[EXERCISE REQUIREMENTS] Across the entries below, how many lines contain the string "Network"? Only the number is wanted.

##############################

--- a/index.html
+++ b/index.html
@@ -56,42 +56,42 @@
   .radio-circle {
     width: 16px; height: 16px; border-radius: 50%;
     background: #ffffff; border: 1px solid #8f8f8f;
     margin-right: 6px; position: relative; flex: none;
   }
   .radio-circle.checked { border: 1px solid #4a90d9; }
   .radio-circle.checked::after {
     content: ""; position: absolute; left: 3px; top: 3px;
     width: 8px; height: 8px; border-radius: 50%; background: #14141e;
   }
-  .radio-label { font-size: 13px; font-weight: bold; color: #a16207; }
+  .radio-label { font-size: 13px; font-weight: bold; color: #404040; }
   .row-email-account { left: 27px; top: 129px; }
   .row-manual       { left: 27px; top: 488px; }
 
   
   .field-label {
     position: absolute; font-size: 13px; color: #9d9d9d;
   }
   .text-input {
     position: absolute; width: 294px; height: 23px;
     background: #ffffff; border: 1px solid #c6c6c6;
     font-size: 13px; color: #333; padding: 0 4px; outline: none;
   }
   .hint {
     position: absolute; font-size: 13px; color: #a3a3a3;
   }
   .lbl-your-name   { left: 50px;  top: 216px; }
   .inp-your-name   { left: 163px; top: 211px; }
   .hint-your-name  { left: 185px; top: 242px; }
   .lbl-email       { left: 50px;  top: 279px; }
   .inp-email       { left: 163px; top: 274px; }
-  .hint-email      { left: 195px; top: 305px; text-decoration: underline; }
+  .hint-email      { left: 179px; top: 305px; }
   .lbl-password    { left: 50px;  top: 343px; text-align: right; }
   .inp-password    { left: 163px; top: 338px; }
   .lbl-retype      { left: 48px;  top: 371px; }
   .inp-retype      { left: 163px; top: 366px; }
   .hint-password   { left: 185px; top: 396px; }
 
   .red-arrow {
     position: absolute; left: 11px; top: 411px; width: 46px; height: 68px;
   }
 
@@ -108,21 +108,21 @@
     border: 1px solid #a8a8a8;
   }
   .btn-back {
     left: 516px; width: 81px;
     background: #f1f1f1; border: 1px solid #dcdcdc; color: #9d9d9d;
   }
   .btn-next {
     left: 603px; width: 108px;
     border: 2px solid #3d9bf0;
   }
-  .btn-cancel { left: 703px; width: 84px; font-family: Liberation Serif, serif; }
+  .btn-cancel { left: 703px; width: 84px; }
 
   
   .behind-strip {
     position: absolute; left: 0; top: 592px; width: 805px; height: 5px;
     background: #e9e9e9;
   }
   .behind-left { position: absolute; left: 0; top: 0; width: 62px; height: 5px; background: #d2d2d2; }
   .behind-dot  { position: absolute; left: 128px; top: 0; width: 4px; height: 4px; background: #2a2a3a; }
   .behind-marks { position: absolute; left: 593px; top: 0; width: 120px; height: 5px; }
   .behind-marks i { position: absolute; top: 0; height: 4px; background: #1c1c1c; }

##############################

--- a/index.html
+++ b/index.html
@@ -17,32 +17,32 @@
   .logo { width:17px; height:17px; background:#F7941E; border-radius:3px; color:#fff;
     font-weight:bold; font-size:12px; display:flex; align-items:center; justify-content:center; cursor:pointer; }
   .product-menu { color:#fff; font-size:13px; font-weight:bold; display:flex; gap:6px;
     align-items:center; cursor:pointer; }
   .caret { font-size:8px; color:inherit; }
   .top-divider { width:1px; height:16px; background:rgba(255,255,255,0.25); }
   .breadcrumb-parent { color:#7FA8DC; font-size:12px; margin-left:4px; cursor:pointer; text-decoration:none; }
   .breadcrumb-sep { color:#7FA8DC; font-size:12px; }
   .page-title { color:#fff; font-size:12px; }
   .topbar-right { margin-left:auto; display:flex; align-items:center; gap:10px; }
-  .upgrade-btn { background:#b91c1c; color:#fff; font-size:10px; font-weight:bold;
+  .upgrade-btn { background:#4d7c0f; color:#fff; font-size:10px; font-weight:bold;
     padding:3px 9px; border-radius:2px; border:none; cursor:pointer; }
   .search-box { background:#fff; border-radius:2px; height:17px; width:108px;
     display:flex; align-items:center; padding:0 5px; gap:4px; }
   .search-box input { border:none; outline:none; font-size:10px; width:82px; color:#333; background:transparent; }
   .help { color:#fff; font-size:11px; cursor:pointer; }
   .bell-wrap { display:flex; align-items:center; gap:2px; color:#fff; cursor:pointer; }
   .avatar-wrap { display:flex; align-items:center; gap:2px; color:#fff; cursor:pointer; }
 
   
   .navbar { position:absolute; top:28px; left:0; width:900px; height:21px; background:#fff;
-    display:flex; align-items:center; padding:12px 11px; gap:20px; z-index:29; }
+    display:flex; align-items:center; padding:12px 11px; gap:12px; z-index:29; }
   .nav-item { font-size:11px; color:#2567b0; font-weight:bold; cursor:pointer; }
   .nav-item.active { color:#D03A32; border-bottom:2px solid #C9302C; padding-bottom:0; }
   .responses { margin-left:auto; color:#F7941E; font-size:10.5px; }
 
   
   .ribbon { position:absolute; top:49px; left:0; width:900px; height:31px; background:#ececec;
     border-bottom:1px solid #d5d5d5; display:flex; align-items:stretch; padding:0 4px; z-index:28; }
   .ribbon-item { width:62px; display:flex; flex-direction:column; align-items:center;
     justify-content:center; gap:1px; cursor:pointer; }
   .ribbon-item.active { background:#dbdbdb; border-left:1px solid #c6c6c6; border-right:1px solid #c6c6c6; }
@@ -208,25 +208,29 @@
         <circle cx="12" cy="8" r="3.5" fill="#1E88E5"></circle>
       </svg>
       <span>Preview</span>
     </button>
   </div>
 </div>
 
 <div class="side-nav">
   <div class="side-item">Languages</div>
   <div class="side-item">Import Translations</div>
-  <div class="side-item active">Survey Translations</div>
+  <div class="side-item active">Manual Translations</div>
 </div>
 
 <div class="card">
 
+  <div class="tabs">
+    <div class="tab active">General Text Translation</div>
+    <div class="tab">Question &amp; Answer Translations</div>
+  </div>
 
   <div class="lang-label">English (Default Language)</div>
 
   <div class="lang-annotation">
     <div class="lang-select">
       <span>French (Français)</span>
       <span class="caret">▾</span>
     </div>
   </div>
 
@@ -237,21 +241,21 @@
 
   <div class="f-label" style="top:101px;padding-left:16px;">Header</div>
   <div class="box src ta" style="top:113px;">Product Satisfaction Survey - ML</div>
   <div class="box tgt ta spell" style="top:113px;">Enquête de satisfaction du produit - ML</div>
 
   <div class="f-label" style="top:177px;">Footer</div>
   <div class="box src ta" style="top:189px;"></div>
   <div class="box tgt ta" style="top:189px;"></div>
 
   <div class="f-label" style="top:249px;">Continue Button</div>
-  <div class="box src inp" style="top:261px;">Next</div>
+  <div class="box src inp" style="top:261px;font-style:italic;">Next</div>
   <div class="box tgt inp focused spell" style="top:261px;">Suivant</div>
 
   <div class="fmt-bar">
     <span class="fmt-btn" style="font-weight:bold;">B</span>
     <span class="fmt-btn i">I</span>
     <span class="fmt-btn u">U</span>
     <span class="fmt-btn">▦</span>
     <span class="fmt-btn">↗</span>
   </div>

##############################

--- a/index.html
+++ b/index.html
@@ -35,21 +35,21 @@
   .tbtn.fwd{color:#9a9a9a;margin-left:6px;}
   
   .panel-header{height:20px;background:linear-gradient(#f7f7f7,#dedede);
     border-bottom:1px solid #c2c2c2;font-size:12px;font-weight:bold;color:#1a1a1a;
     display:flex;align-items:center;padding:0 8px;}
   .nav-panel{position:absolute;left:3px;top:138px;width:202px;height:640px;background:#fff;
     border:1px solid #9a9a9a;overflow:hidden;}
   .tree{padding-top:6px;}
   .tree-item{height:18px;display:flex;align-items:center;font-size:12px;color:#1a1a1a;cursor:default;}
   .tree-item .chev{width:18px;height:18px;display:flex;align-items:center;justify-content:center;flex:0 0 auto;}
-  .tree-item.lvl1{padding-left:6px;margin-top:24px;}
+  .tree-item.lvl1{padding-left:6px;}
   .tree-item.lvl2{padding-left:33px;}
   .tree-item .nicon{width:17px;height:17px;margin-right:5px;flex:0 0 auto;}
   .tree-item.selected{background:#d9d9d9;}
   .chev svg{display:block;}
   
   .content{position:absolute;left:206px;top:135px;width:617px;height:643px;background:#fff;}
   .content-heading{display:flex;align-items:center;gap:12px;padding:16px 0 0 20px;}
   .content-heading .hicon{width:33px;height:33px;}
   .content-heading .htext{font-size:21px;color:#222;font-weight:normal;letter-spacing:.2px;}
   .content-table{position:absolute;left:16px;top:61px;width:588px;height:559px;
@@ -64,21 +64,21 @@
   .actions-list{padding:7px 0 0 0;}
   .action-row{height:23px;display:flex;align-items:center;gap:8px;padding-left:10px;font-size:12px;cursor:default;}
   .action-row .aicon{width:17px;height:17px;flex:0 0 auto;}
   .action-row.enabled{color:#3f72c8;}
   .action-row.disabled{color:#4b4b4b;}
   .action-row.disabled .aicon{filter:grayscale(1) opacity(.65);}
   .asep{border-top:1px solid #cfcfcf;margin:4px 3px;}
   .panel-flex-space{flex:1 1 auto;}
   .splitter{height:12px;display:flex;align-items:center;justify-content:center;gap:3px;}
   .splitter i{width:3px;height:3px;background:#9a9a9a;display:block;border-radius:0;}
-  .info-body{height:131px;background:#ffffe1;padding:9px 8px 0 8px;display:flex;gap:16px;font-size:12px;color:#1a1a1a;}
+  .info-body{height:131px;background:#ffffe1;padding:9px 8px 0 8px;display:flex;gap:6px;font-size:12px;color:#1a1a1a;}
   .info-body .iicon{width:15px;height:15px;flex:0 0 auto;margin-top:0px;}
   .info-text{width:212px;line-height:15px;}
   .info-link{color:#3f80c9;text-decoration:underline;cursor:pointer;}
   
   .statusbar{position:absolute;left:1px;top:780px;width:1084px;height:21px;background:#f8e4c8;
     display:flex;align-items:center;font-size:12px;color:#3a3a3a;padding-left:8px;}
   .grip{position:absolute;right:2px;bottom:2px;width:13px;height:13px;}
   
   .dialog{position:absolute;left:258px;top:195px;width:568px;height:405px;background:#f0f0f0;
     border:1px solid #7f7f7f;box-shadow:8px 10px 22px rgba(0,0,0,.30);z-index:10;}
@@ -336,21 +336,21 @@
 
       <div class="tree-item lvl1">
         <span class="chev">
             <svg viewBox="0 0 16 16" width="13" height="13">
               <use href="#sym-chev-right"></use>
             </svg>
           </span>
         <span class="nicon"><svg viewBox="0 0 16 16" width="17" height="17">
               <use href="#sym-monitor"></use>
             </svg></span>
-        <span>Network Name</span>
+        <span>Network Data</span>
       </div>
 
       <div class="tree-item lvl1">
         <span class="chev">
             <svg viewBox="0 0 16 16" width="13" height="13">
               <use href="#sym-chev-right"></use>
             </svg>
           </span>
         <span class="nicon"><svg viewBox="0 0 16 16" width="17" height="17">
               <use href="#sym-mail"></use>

##############################

[TASK RESULT] 2